Unfortunately, it's the accountants and Sales Force that want to know everything coming into a food/drink vending machine (coin float/stock) and all that comes out of it (ie.stock and change given). Lately I only work on vending machines that have more memory than some of my early windows computers. Oh, and they're all GSM equipped too! Those mechanical and 'brainless' vending machines are only used by very small owner operators who don't mind manual stuff as they only have few machines in market. We (my company) have thousands.
📺💬 Automation Some of the vending machine is built with a target dictionary like a word phase in the language model, sample twenty-five is ten five five five or five five five ... 5 times and you scan the sum up and create exchange rates. There is some vending machine has the problem when it limits by the language model and it can exceed the dictionary input. 🧸💬 The learning input series you need to mask the input and prepared data, masking is only scaled it by precision. 🐑💬 The 63 rules of the state machine is recursively working, with the number input over the rules it combined two possible rules or more together to create the target sequences as in the example it is not a bubble sorts algorithm and only finite state when the bubble sort listing every time it has new conditions. 📺💬 There is more benefits 🐑💬 Controls and security does not condition but it is stated as you unlocked a car door when it cannot detect your key, it can fix the ambiguous state with the correct order and be ready for the next command instant. 🐑💬 For example, it is precision working when using conditions you need to create many rules but for some machines, you can reset and make it ready with specific value loads without creating new rules. More example is a radio transmission when there is a problem you turn it off and wait then turn it on can negotiate communication again, or they are turning you to frequency and some radio does not update the screen. 📺💬 Tell Jirayu that is capability 🥺💬 Yes, and there are more but cipher text with a state machine is possible as the Markov model but I see you are explaining about encryption, decryption, algorithm, state machine, etc .

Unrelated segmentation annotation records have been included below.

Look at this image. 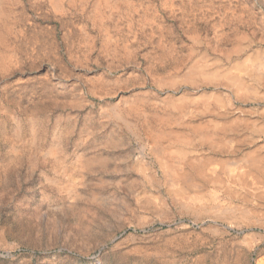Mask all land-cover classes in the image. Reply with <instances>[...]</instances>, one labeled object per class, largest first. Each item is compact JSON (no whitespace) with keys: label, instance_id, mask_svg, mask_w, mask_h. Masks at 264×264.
<instances>
[{"label":"rangeland","instance_id":"rangeland-1","mask_svg":"<svg viewBox=\"0 0 264 264\" xmlns=\"http://www.w3.org/2000/svg\"><path fill=\"white\" fill-rule=\"evenodd\" d=\"M0 264H264V0H0Z\"/></svg>","mask_w":264,"mask_h":264}]
</instances>
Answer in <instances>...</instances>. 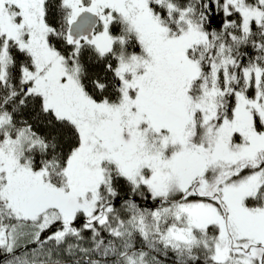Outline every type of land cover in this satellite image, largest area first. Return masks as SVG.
Listing matches in <instances>:
<instances>
[{
	"label": "snow or ice",
	"instance_id": "obj_1",
	"mask_svg": "<svg viewBox=\"0 0 264 264\" xmlns=\"http://www.w3.org/2000/svg\"><path fill=\"white\" fill-rule=\"evenodd\" d=\"M0 264H264V0H0Z\"/></svg>",
	"mask_w": 264,
	"mask_h": 264
}]
</instances>
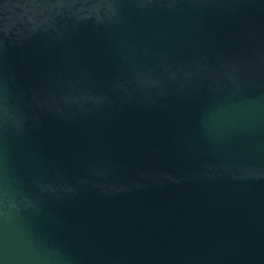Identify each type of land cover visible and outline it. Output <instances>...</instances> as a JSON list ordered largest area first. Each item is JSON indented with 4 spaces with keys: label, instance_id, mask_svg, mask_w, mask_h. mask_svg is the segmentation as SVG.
I'll return each instance as SVG.
<instances>
[{
    "label": "water",
    "instance_id": "water-1",
    "mask_svg": "<svg viewBox=\"0 0 264 264\" xmlns=\"http://www.w3.org/2000/svg\"><path fill=\"white\" fill-rule=\"evenodd\" d=\"M0 264H264V0H0Z\"/></svg>",
    "mask_w": 264,
    "mask_h": 264
}]
</instances>
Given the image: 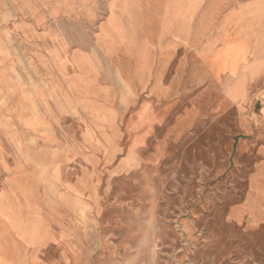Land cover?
<instances>
[{"label":"rangeland","instance_id":"1","mask_svg":"<svg viewBox=\"0 0 264 264\" xmlns=\"http://www.w3.org/2000/svg\"><path fill=\"white\" fill-rule=\"evenodd\" d=\"M80 1L0 0V264H264V57L227 43L210 61L216 79L203 69L157 131L136 137L144 101L123 83L113 118L56 90L60 60L39 26L54 14L70 48L94 51L92 16L108 0L68 25ZM200 3L203 35L264 24V0Z\"/></svg>","mask_w":264,"mask_h":264},{"label":"crops","instance_id":"2","mask_svg":"<svg viewBox=\"0 0 264 264\" xmlns=\"http://www.w3.org/2000/svg\"><path fill=\"white\" fill-rule=\"evenodd\" d=\"M200 4V0H108L105 12L92 16L97 26L94 51L70 48L68 43L72 40L62 34V22L53 14L48 29L43 30L40 25L37 36L50 43V55L60 60L56 70L61 86L56 90L71 96L82 114L99 119L106 115L107 108L108 116L113 118L114 112L109 108L117 104V85L123 83L131 93L132 104L144 101L147 130L138 134L134 119L130 134L150 137L149 132L157 131L155 128L162 121L164 108L181 99L188 88L200 87L204 70L216 79L210 61L227 43L239 46L248 59L264 57V24H238L229 35L233 25L223 22L219 29L203 35L197 18ZM89 6L88 0H81L72 9L67 8V24H71L67 16L73 17L79 10L82 25L84 19L89 22ZM222 71L221 66L219 74ZM250 73L247 71L245 78ZM174 122L169 132L180 135L195 119Z\"/></svg>","mask_w":264,"mask_h":264}]
</instances>
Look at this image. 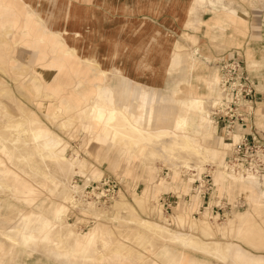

Every time I watch this I understand more and more. Like 5,5,5,5,5 is one of the acceptable strings/words in the Language of the machine i.e will allow the transition to the end state.
I don not quite agree... You will need more than 1 register... You need one register for the accumulator (sum of previous coins, the finite state) and also one register for the current coin being analyzed to be accepted/rejected... liked the video, thanks!